Namun, mereka masih ragu dengan penyerapan hasil olahan nikel, tembaga atau mangan mereka setelah membangun pabrik smelter.

Siapa yang akan menyerap dan apakah ada perusahaan domestik yang siap membeli produk olahan di smelter tembaga atau nikel?

Pengembangan IBC oleh pemerintah adalah salah satu ide besar untuk menyerap hasil olahan pabrik smelter tembaga, nikel atau cobalt.

Karena IBC membutuhkan nikel, tembaga, mangan dan cobalt untuk pengembangan baterai untuk ekosistem kendaraan listrik.

Hanya memang IBC sekarang sedang menunggu mitra bisnis untuk memulai investasi senilai 15 miliar dollar AS untuk pengembangan ekosistem kendaraan listrik.

Jika pengembangan pabrik baterai kendaraan listrik bisa teralisasi, hasil olahan tambang dari produsen-produsen tembaga, nikel, cobalt dan mangan akan terserap pasar domestik.

Keuntungan kendaraan listrik

Diversifikasi energi perlu dilakukan. Dengan diversifikasi, penggunaan BBM di sektor transportasi, baik pribadi maupun umum segera dikurangi dan perlu beralih ke kendaraan listrik yang hemat dan rendah emisi.

Pemerintah perlu melakukan sosilisasi terus-menerus agar masyarakat segera beralih ke kendaraan listrik. Selain itu, pemerintah perlu terus memberikan kebijakan-kebijakan inovatif yang membuat masyarakat segera beralih ke kendaraan listrik.

Kendaraan listrik itu lebih hemat. PLN, misalnya, pernah membuat simulasi bagaimana hematnya menggunakan kendaraan listrik.

Asumsinya jarak tempuh rata-rata mobil mencapai 1.250 kilometer (km) per bulan. Jika menggunakan BBM, 1 liter akan habis dalam jarak tempuh 10 km menggunakan mobil.

Dengan begitu, untuk jarak tempuh 1.250 km membutuhkan BBM sebesar 125 liter per bulan atau jika dirupiahkan menjadi Rp 1.875. 000 per bulan dengan harga satu liter bensin Rp 15.000.

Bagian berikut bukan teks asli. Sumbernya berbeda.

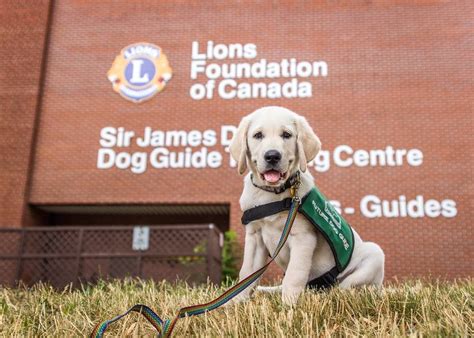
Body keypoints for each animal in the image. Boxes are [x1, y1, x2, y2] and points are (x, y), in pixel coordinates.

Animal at [231, 107, 386, 304]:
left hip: (374, 254)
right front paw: (234, 303)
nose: (272, 156)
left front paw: (289, 305)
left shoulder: (303, 237)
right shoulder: (255, 237)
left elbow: (294, 275)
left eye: (287, 135)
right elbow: (247, 273)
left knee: (345, 287)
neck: (272, 194)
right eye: (258, 135)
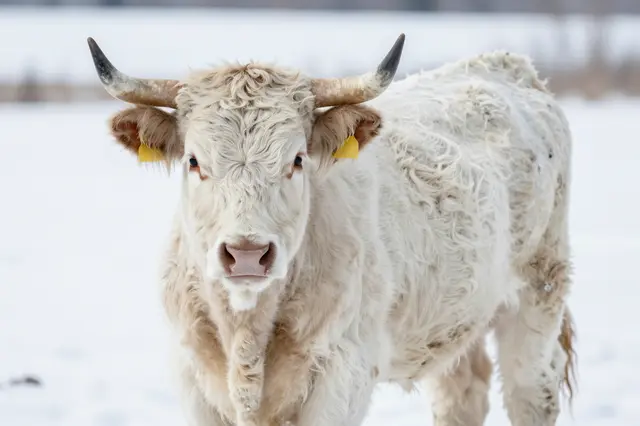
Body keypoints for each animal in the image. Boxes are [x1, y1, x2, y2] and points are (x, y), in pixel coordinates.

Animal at [86, 33, 577, 426]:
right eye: (194, 160)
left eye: (297, 159)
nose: (247, 253)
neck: (247, 335)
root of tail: (508, 64)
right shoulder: (194, 380)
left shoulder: (342, 377)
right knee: (462, 394)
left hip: (539, 289)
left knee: (531, 389)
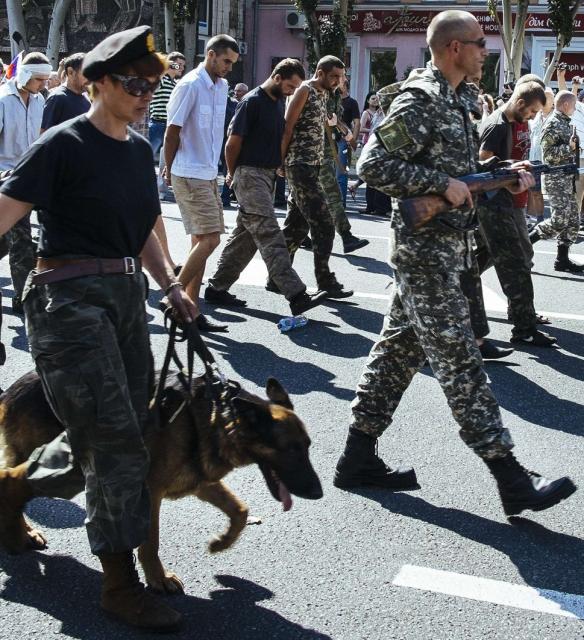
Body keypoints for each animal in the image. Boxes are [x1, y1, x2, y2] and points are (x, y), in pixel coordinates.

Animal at [0, 370, 323, 593]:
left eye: (308, 446)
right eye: (291, 450)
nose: (319, 493)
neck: (219, 416)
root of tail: (12, 390)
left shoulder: (200, 482)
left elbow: (240, 511)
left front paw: (221, 543)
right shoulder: (150, 491)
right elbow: (151, 541)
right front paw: (158, 578)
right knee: (13, 479)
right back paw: (19, 531)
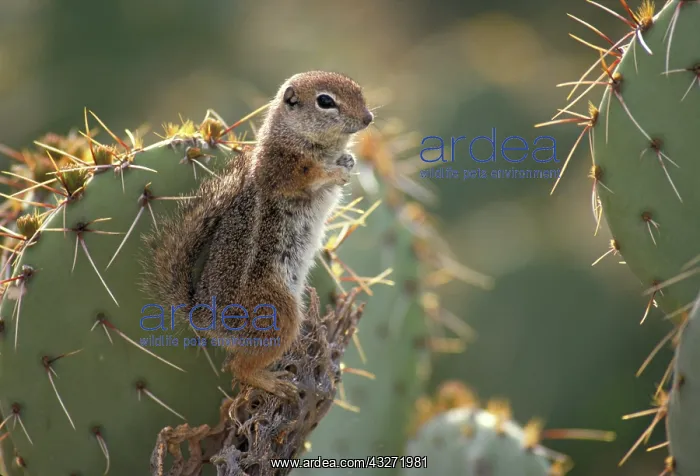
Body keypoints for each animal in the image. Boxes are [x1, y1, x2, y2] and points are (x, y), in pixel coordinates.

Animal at [141, 71, 374, 399]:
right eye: (325, 101)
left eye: (358, 90)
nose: (368, 118)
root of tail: (205, 318)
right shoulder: (281, 168)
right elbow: (309, 175)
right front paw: (333, 172)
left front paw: (349, 160)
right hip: (279, 314)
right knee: (238, 368)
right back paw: (271, 382)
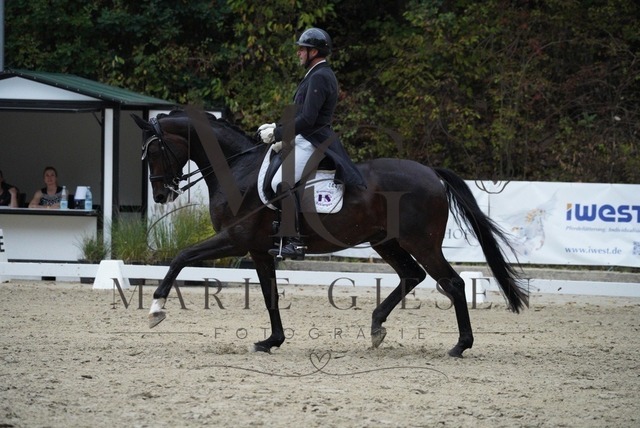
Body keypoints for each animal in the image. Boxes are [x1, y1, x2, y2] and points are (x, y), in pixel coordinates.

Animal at [132, 108, 528, 358]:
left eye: (155, 151)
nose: (161, 195)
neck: (237, 170)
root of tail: (431, 172)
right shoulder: (258, 249)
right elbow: (270, 295)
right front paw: (271, 341)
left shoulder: (235, 239)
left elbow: (181, 256)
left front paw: (155, 309)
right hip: (386, 241)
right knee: (412, 275)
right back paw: (377, 328)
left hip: (421, 242)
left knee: (452, 283)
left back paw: (460, 346)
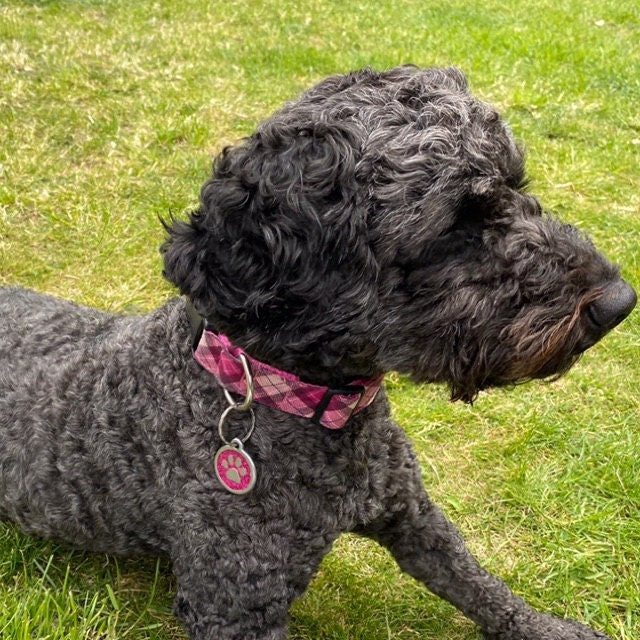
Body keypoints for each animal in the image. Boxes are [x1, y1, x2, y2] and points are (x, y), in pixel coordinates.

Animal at [0, 66, 636, 640]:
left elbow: (481, 585)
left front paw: (548, 627)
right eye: (452, 225)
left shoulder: (410, 511)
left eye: (516, 185)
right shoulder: (234, 606)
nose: (618, 301)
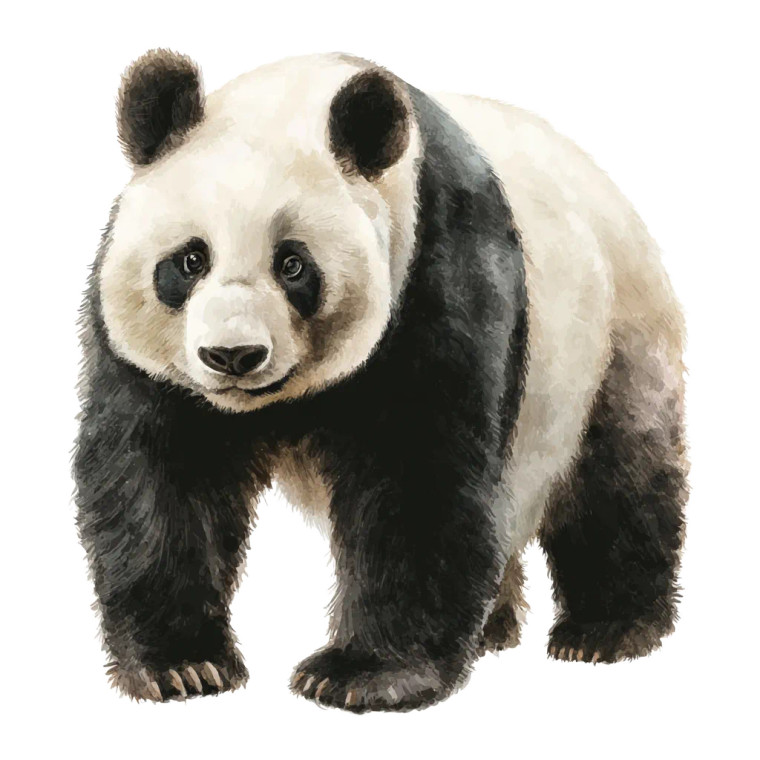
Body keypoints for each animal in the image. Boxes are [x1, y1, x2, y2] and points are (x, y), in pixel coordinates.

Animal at [75, 50, 688, 712]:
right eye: (190, 260)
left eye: (293, 265)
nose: (233, 356)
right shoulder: (150, 363)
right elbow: (161, 478)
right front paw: (183, 666)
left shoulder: (436, 275)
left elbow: (418, 477)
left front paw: (363, 674)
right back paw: (495, 626)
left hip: (615, 335)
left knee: (617, 478)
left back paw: (606, 630)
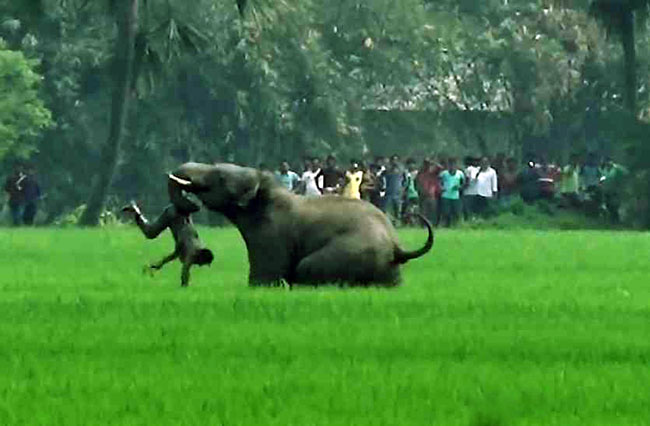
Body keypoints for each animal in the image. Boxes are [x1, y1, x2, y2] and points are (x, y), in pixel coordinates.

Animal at [167, 162, 432, 286]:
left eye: (220, 177)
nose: (191, 206)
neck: (265, 188)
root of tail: (397, 247)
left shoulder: (271, 234)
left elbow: (265, 277)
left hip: (352, 252)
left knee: (306, 267)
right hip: (389, 272)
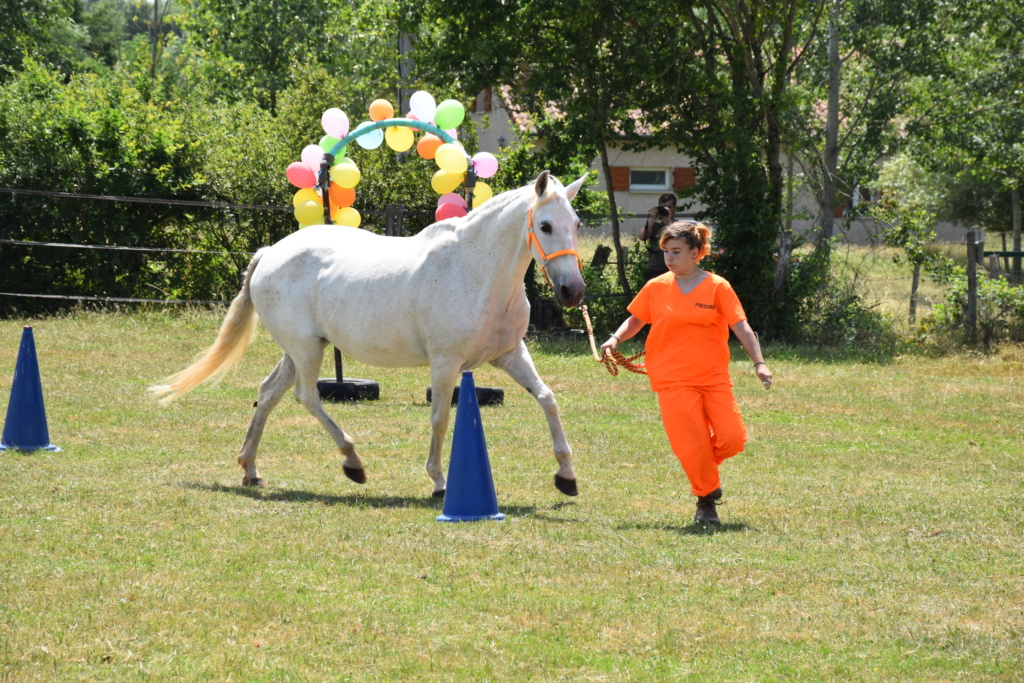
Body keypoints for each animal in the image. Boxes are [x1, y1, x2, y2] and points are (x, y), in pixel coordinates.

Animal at [149, 172, 589, 497]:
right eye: (545, 225)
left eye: (576, 225)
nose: (573, 292)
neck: (476, 270)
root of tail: (270, 252)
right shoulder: (445, 364)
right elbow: (440, 418)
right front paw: (439, 482)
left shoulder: (511, 355)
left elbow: (548, 400)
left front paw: (567, 476)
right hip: (306, 350)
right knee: (306, 396)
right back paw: (352, 463)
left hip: (298, 350)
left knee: (268, 393)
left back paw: (251, 469)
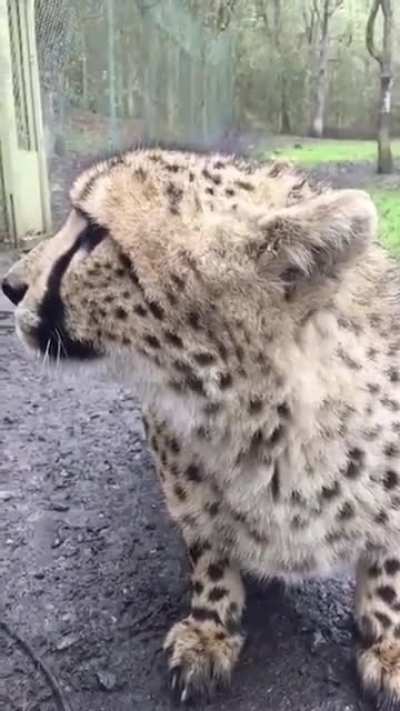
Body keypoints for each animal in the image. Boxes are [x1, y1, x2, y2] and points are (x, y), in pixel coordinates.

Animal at [3, 145, 400, 709]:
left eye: (95, 233)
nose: (10, 285)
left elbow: (387, 561)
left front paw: (385, 640)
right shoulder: (178, 458)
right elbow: (206, 538)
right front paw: (210, 628)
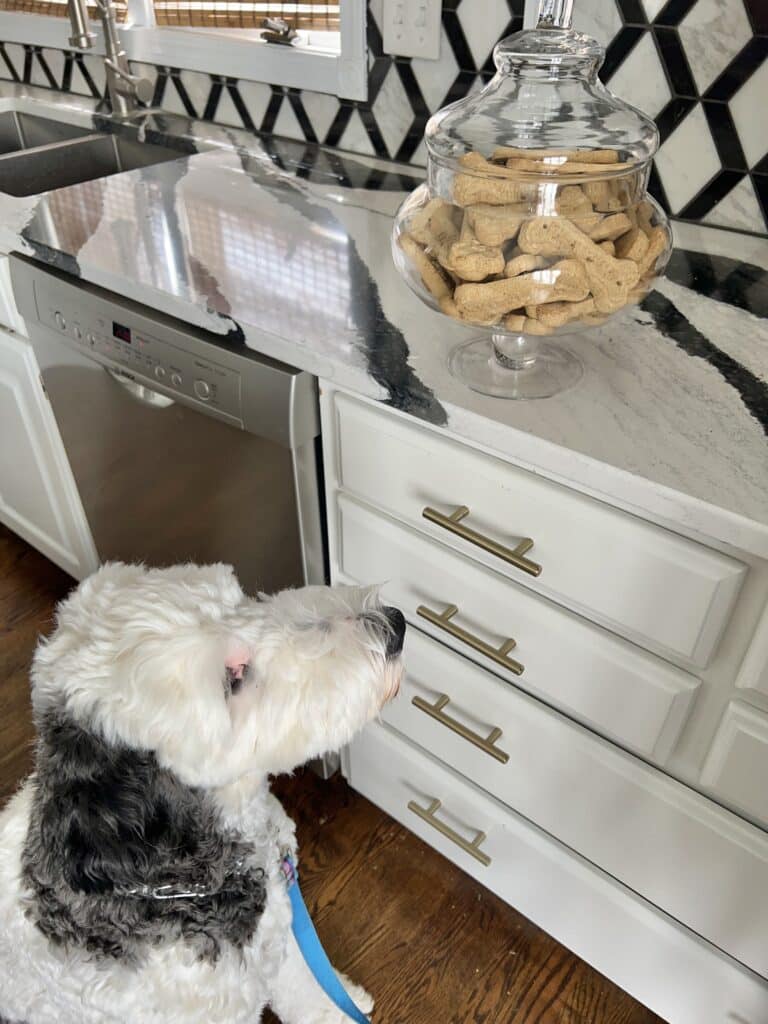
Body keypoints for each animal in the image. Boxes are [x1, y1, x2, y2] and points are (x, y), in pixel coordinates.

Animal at [0, 565, 409, 1019]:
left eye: (242, 598)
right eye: (234, 676)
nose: (394, 624)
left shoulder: (280, 932)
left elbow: (308, 989)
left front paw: (341, 1003)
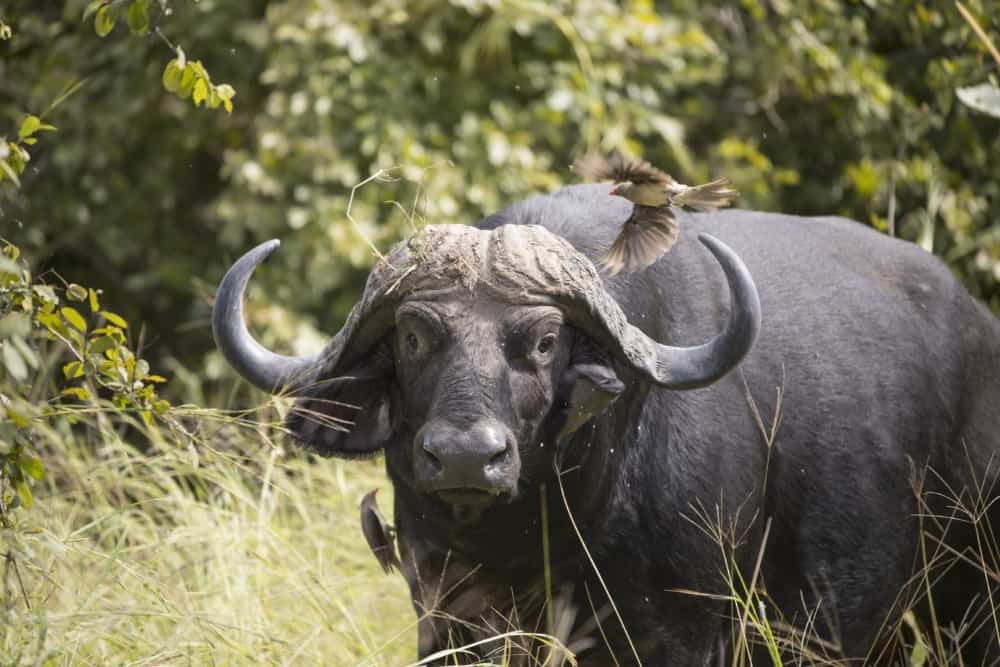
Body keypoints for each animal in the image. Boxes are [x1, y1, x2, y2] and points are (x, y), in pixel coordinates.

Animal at [213, 184, 1000, 665]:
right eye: (412, 337)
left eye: (543, 340)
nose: (466, 457)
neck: (544, 529)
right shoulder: (447, 615)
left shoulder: (678, 632)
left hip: (970, 601)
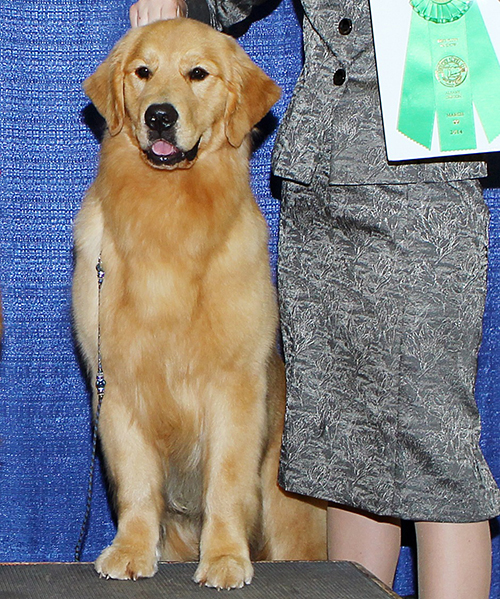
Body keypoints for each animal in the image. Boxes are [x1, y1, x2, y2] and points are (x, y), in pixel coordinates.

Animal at [72, 17, 326, 592]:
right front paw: (131, 550)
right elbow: (137, 486)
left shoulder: (233, 387)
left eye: (198, 74)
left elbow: (226, 484)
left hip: (289, 519)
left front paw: (226, 557)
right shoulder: (119, 386)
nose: (159, 116)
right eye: (143, 71)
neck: (169, 215)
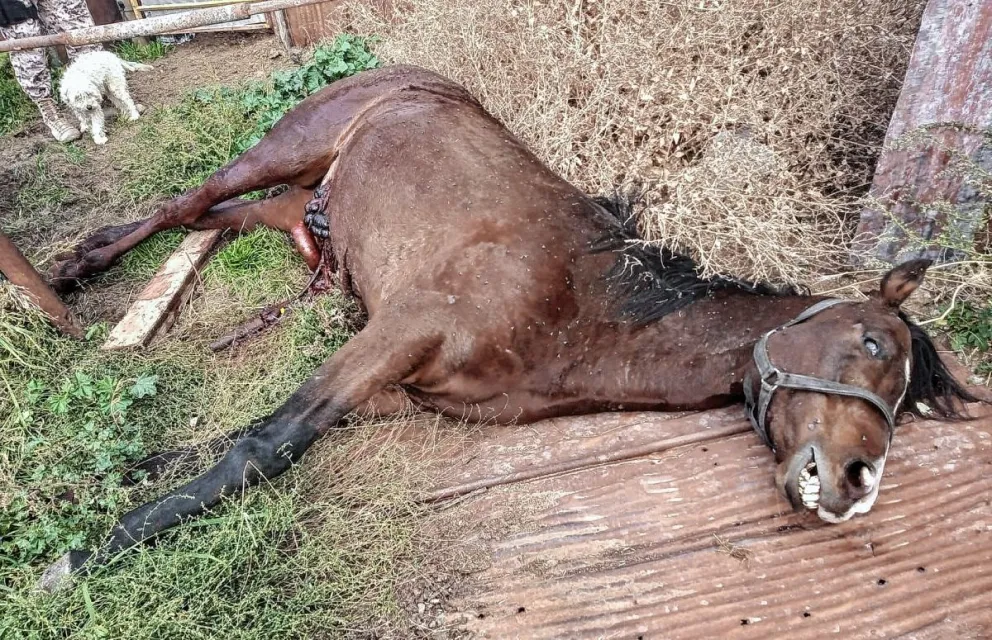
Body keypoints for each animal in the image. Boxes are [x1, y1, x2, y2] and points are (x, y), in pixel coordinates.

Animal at [38, 65, 979, 591]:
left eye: (906, 394)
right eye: (870, 344)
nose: (857, 484)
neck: (573, 307)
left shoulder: (398, 389)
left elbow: (245, 436)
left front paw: (104, 490)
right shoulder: (401, 328)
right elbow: (262, 447)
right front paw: (82, 558)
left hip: (299, 205)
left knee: (219, 217)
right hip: (285, 148)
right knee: (188, 202)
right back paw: (74, 270)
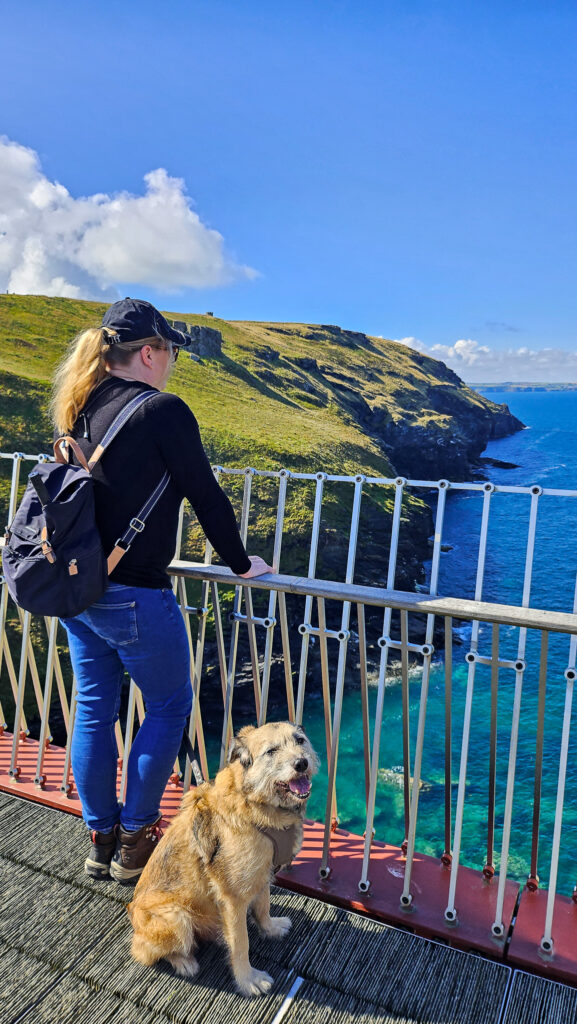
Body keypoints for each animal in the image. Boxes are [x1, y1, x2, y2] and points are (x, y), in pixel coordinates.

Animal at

Pengeluaran bulanan itu bisa dihemat dengan penggunaan mobil listrik. Setiap daya 1 Kilowatt-hour (KWh) bisa dipakai untuk menempuh jarak 6,6 kilometer.

Dengan begitu, rata-rata kebutuhan daya listrik per bulan sekitar 187,69 KWh dengan jarak tempuh yang sama 1.250 km.

Tarif listrik diSPKLU sebesar Rp 2.467 per KWh. Dengan tarif itu, maka pengeluaran membeli daya listrik untuk kendaraan per bulan sekitar Rp 464.720.

Jadi, sangat jelas perbandingannya, kendaraan listrik lebih hemat daripada kendaraan berbasi fosil.

Kendaraan listrik juga rendah karbon dan tak membuat polusi udara. Hal ini sangatlah penting di tengah kampanye transisi energi dalam rangka mengurangi emisi karbon dan menjaga perubahan iklim global.